WHAT THE TASK REQUIRES: When you output the records, match them exactly and omit any picture they include.

-------- MATERIAL FOR THIS EXERCISE --------

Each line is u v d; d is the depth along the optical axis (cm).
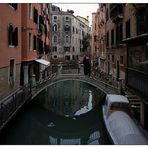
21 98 1575
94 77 2317
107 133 1235
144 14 1379
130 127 1114
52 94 2781
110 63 2692
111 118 1333
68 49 5834
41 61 2469
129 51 1317
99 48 3791
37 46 2533
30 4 2177
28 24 2064
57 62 4547
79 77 2311
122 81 1808
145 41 1098
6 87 1550
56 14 5722
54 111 2064
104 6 3084
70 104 2312
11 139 1296
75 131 1647
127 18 1827
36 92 1991
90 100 2475
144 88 1036
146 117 1203
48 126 1731
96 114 1966
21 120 1555
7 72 1570
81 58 6069
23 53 2027
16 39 1742
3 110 1188
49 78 2283
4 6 1470
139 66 1139
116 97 1511
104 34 3114
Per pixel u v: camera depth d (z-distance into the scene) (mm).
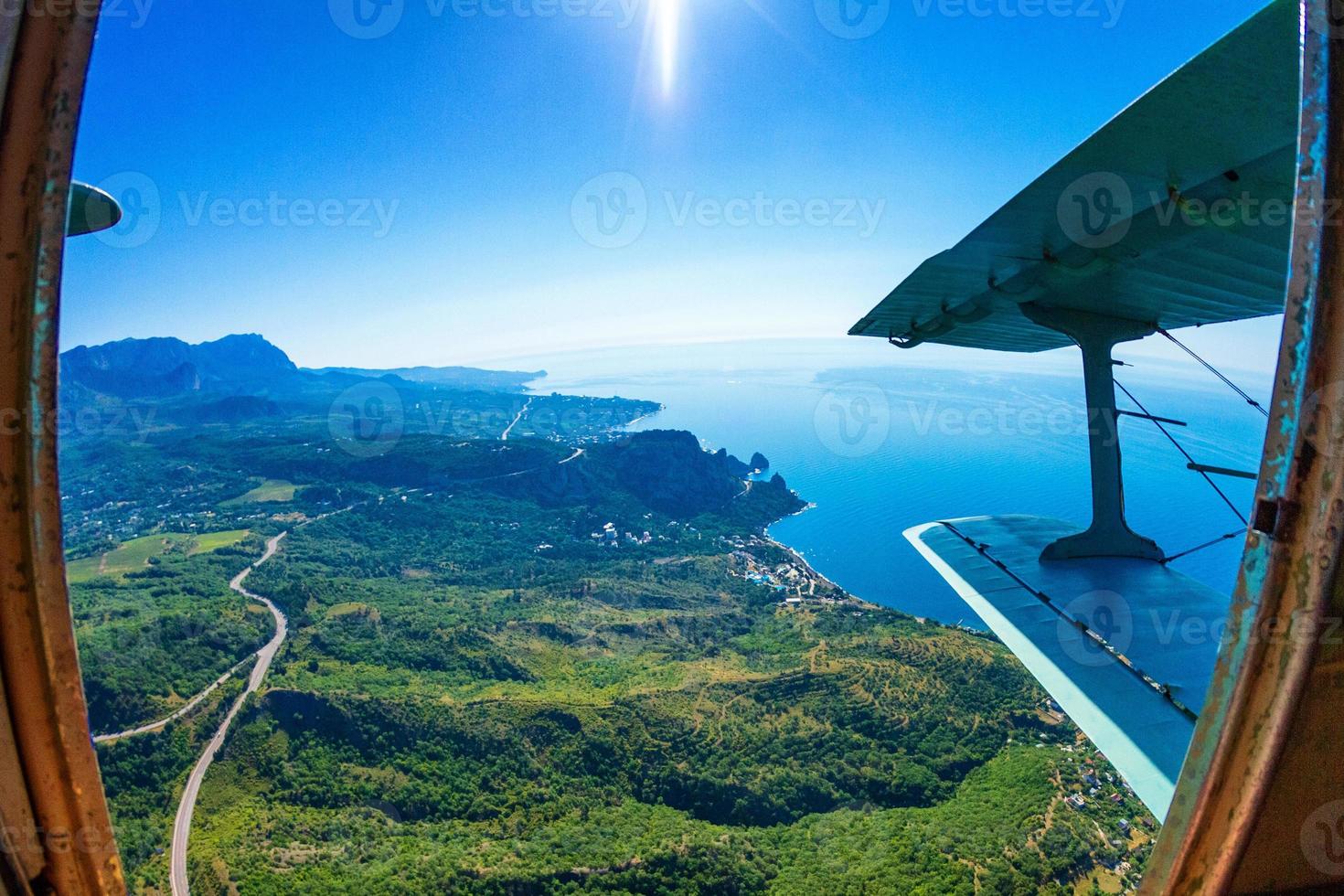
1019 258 6035
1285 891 1472
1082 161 4133
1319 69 1211
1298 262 1270
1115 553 6867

--------

REPLY TO THE EXERCISE:
Each line is u v d; d is the depth along the optical axis (cm).
21 98 1575
94 77 2317
107 133 1235
144 14 1379
130 127 1114
52 94 2781
110 63 2692
111 118 1333
68 49 5834
41 61 2469
129 51 1317
99 48 3791
37 46 2533
30 4 2177
28 24 2064
57 62 4547
79 77 2311
122 81 1808
145 41 1098
6 87 1550
56 14 5722
54 111 2064
104 6 3084
70 104 2312
11 139 1296
75 131 1647
127 18 1827
36 92 1991
90 100 2475
144 88 1036
146 117 1203
48 126 1731
96 114 1966
21 120 1555
7 72 1570
81 58 6069
23 53 2027
16 39 1742
3 110 1188
49 78 2283
4 6 1470
139 66 1139
116 97 1511
104 34 3114
Per pixel u v: camera depth d (z-distance into the scene) (mm).
1019 258 6035
1285 891 1472
1082 161 4133
1319 69 1211
1298 262 1270
1115 553 6867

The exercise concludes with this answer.